James,

On 10/14/25 6:05 PM, James H. H. Lampert wrote:
On 10/13/25 4:36 PM, Christopher Schultz wrote:
I agree with Olaf that the risk is minimal, but if you are super worried you can do this: enable HSTS with a max-age of something short like 5 minutes. DO NOT ENABLE PRELOAD. Do not "include subdomains". Put it out there and make sure you can load your test site.

Once you are happy that (a) the HSTS header is present and (b) everything works, you can raise the max-age to something higher and more useful. Qualys's SSL Server Test will give you a higher score if HSTS is enabled and the max-age is high enough.

At this point, you can enable PRELOAD and the browser vendors will seed their products with your site's domain in their HSTS lists. At this point, no browser will ever visit your web site again with plain- old HTTP.

I tried it on the guinea-pig box with 60 seconds, and it worked, at least far enough to present a sign-on page.

The complaint in the report is demanding that the max-age is less than a full year, and that includeSubDomains is absent. So my second test is with a full year, and includeSubDomains.

Increasing the max-age isn't a big deal, but includeSubDomains *can be* a big deal. If you use www.example.com for everything and you essentially have a single service then everything is fine, but if you have other services on another.example.com and those can't use HTTPS then it's critically important that you do not enable "includeSubDomains", otherwise you'll basically kill those other services.

This is more impactful when you are using example.com without any "www" prefix, or you have complicated domain name deployments.

As to preload, (1) the word literally never occurs in the report with the complaint, (2) the webapp is not intended for public use, and (3) no browser has ever been able to visit it with "plain-old HTTP," because (going back to Tomcat 7) it has never been set up to serve "plain-old HTTP" (it's never been set up to even listen on 80 or 8080).

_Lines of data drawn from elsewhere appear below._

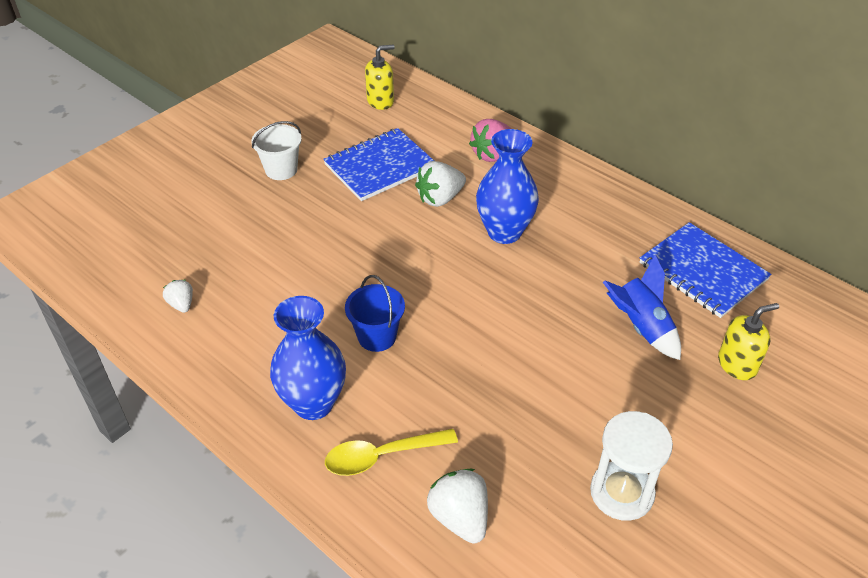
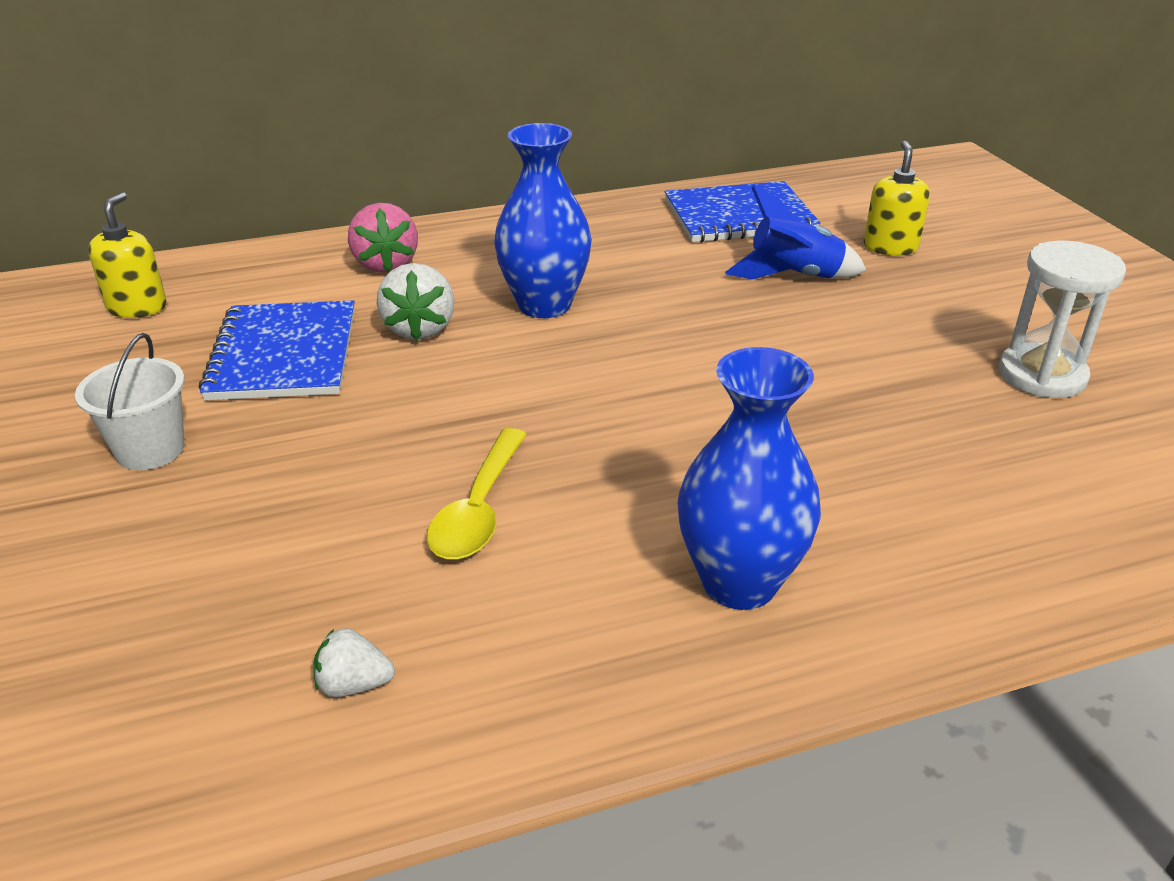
camera: 60 degrees left, 10 degrees down
yellow spoon [325,429,458,476] -> yellow spoon moved to [427,428,527,560]
blue bucket [345,275,405,352] -> none
white strawberry [427,469,488,544] -> none

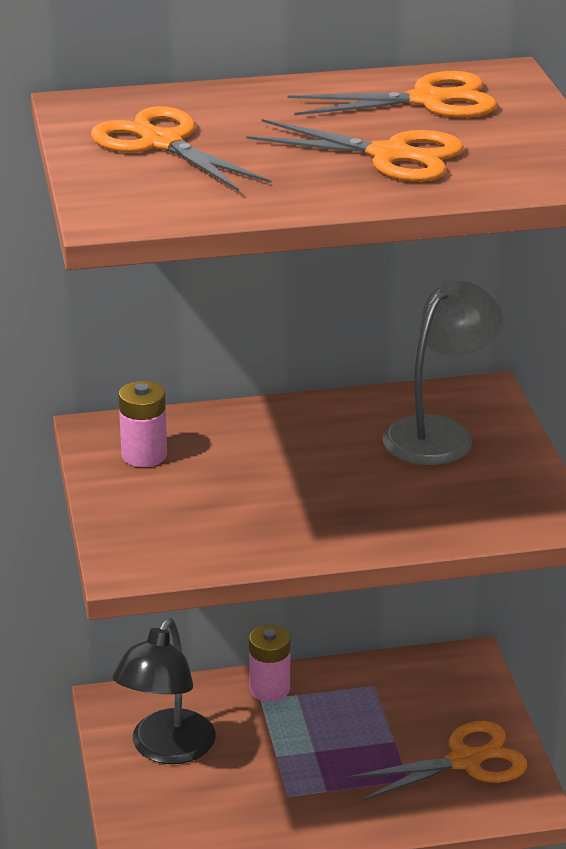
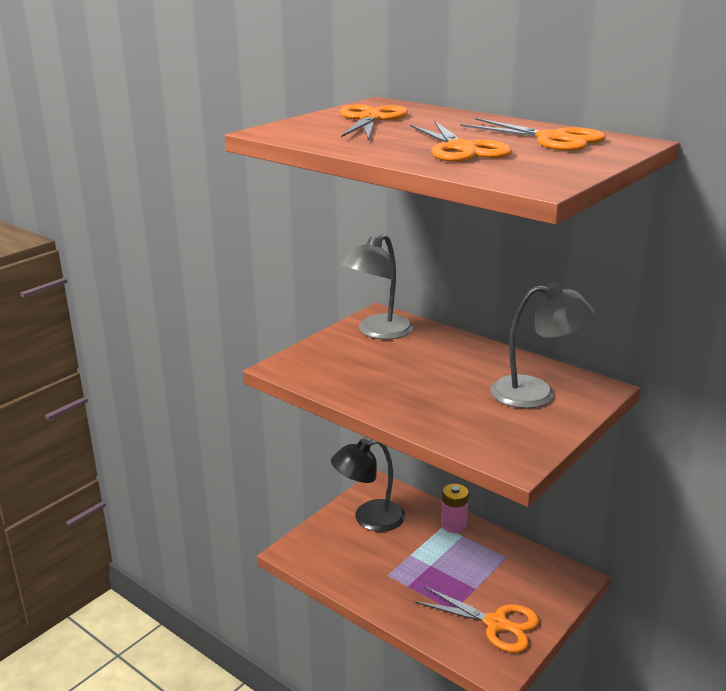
camera: 50 degrees right, 5 degrees down
pink battery [119,381,167,467] -> grey lamp [341,234,413,339]

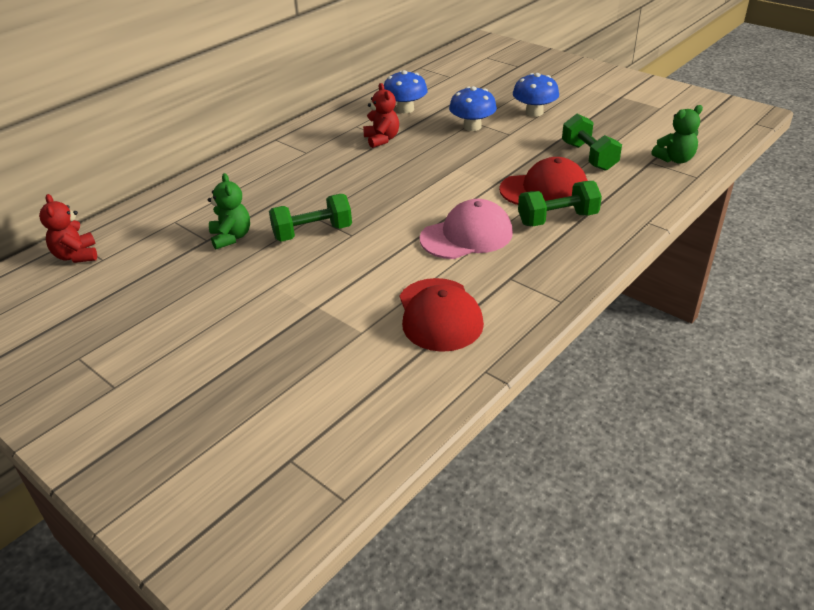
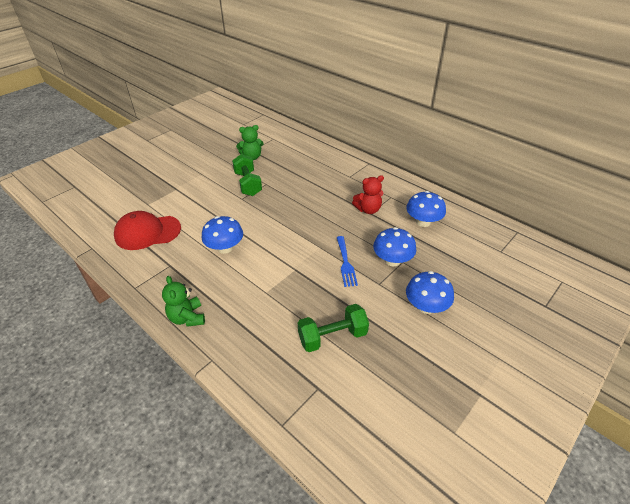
camera: 90 degrees right, 5 degrees up
red teddy bear [39,194,97,263] -> none
pink cap [420,199,513,259] -> blue mushroom [202,216,243,254]
red cap [499,157,588,205] -> none
green dumbbell [518,181,602,226] -> none
green teddy bear [651,105,703,164] -> green teddy bear moved to [162,276,205,327]
none -> blue fork [337,236,358,287]

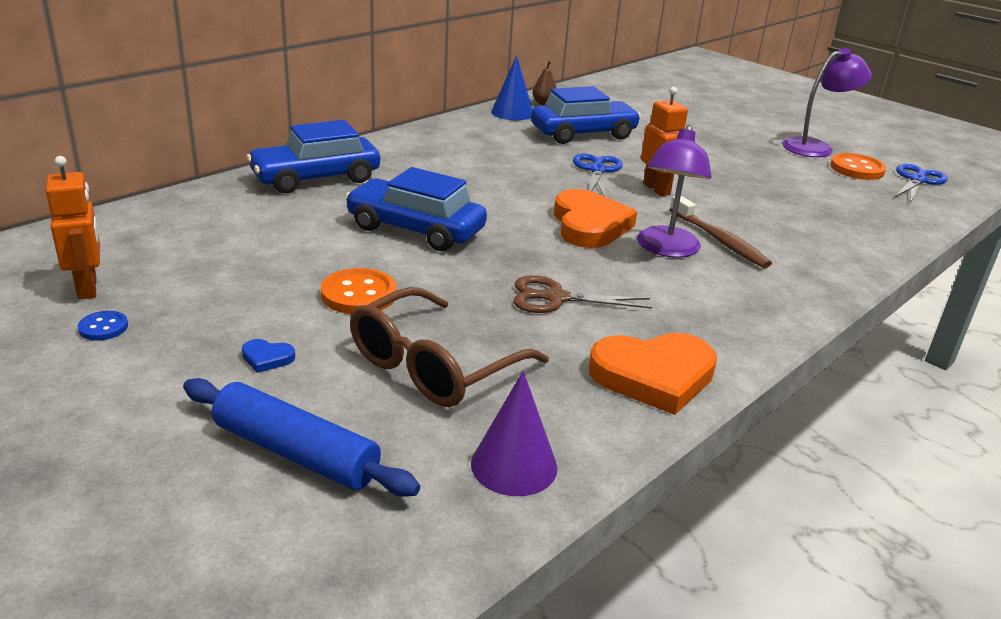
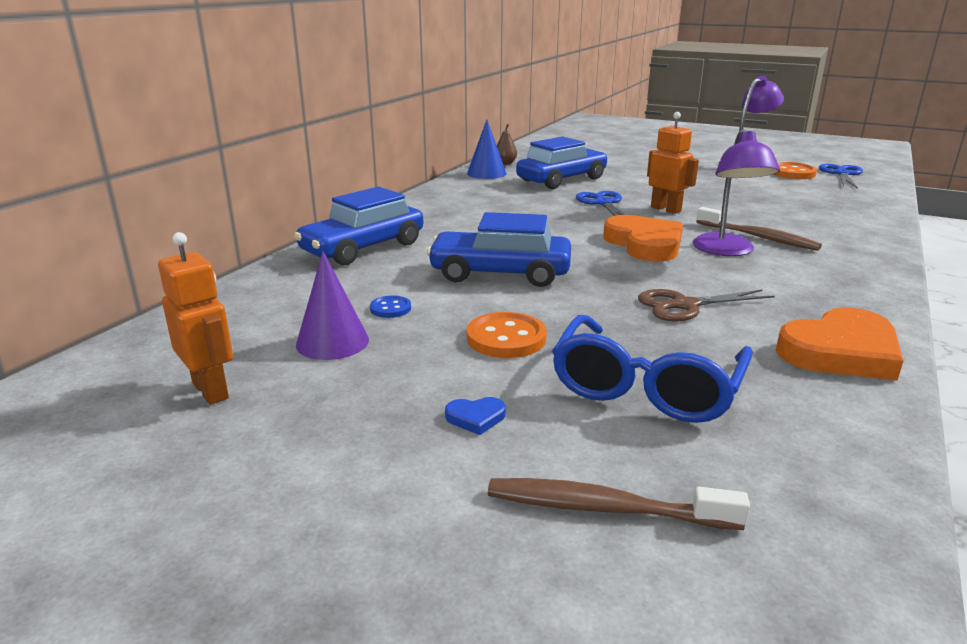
camera: 15 degrees left, 5 degrees down
blue button [78,311,128,341] -> blue button moved to [370,295,411,318]
blue rolling pin [183,378,420,497] -> brown toothbrush [488,478,750,530]
brown glasses [350,287,549,407] -> blue glasses [552,315,753,423]
purple cone [471,371,557,496] -> purple cone moved to [296,251,369,360]

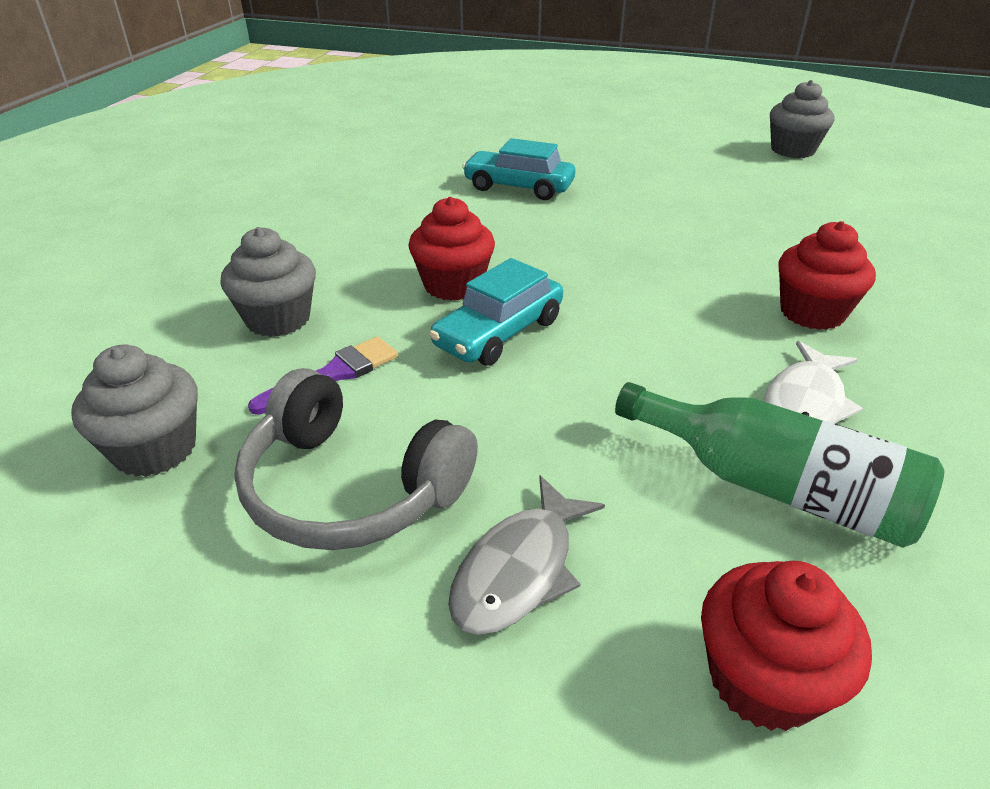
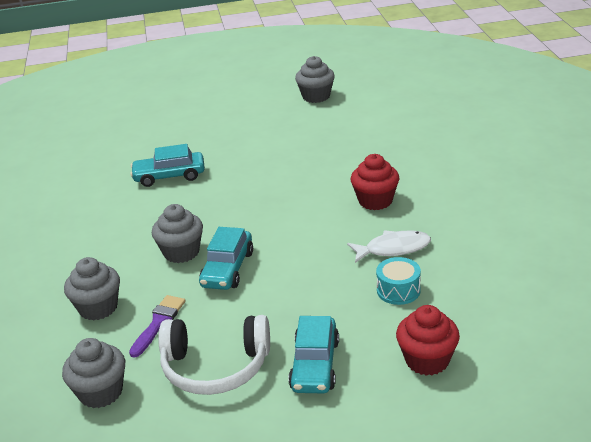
camera: 25 degrees left, 5 degrees down
grey headphones [234,368,478,550] -> white headphones [158,315,270,395]
red cupcake [409,197,495,301] -> grey cupcake [152,204,203,263]
grey fish [448,475,605,635] -> turquoise car [288,316,339,393]
green bottle [615,382,944,548] -> turquoise drum [376,257,421,305]
white fish [764,341,863,424] -> white fish turned 105 degrees counterclockwise [347,231,431,263]

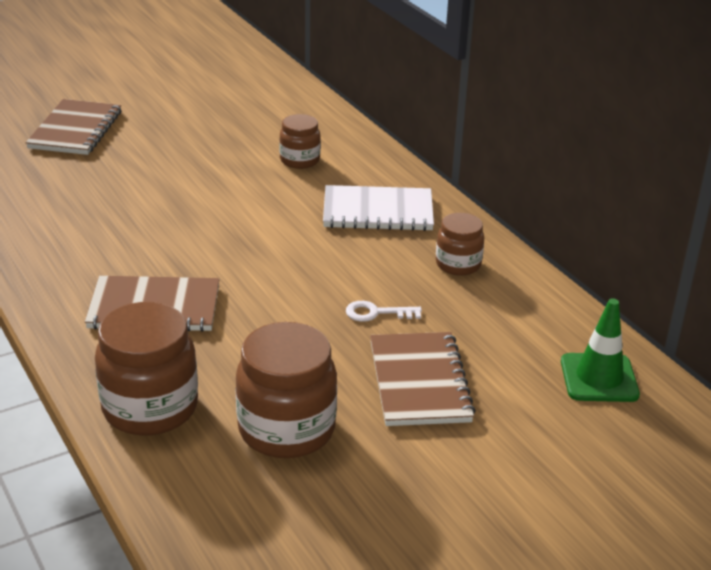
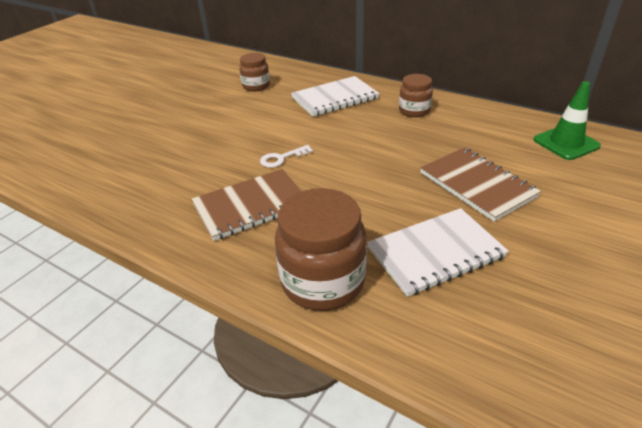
camera: 25 degrees left, 5 degrees up
brown notebook [26,99,121,155] -> none
brown jar [235,322,337,458] -> white notebook [367,208,509,297]
white key [346,301,422,322] -> white key moved to [260,145,313,168]

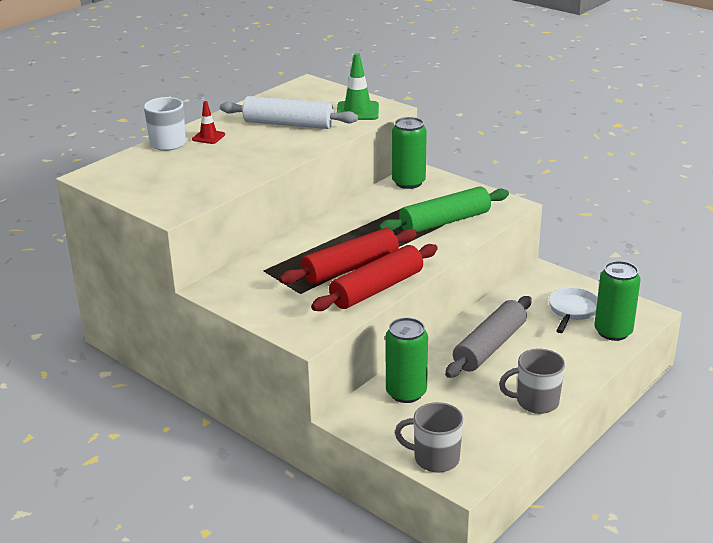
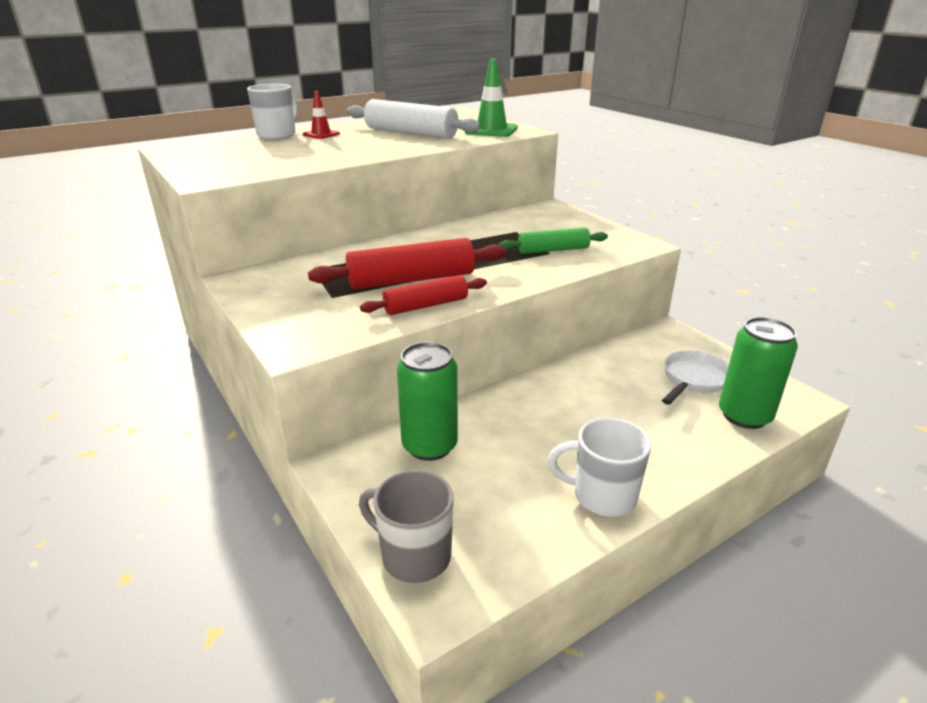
camera: 15 degrees right, 0 degrees up
red rolling pin [311,244,438,311] -> red rolling pin [360,275,487,315], size x0.63
green rolling pin [379,186,509,232] -> green rolling pin [499,228,608,254], size x0.63
green can [392,117,427,189] -> none
grey rolling pin [445,296,532,378] -> none
grey mug [499,349,565,414] -> white mug [548,417,651,517]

Preload will just load your domain into the preload list for browsers. The reason that's helpful is to close the "TOFU" (trust on first use) hole. If an attacker can MITM your client the first time they try to use the service, then they can downgrade the connection from HTTPS to HTTP and strip-out the HSTS headers, removing their efficacy.

Adding preload means that the browser knows to always use HTTPS even before it makes a connection and sees the HSTS header for the first time.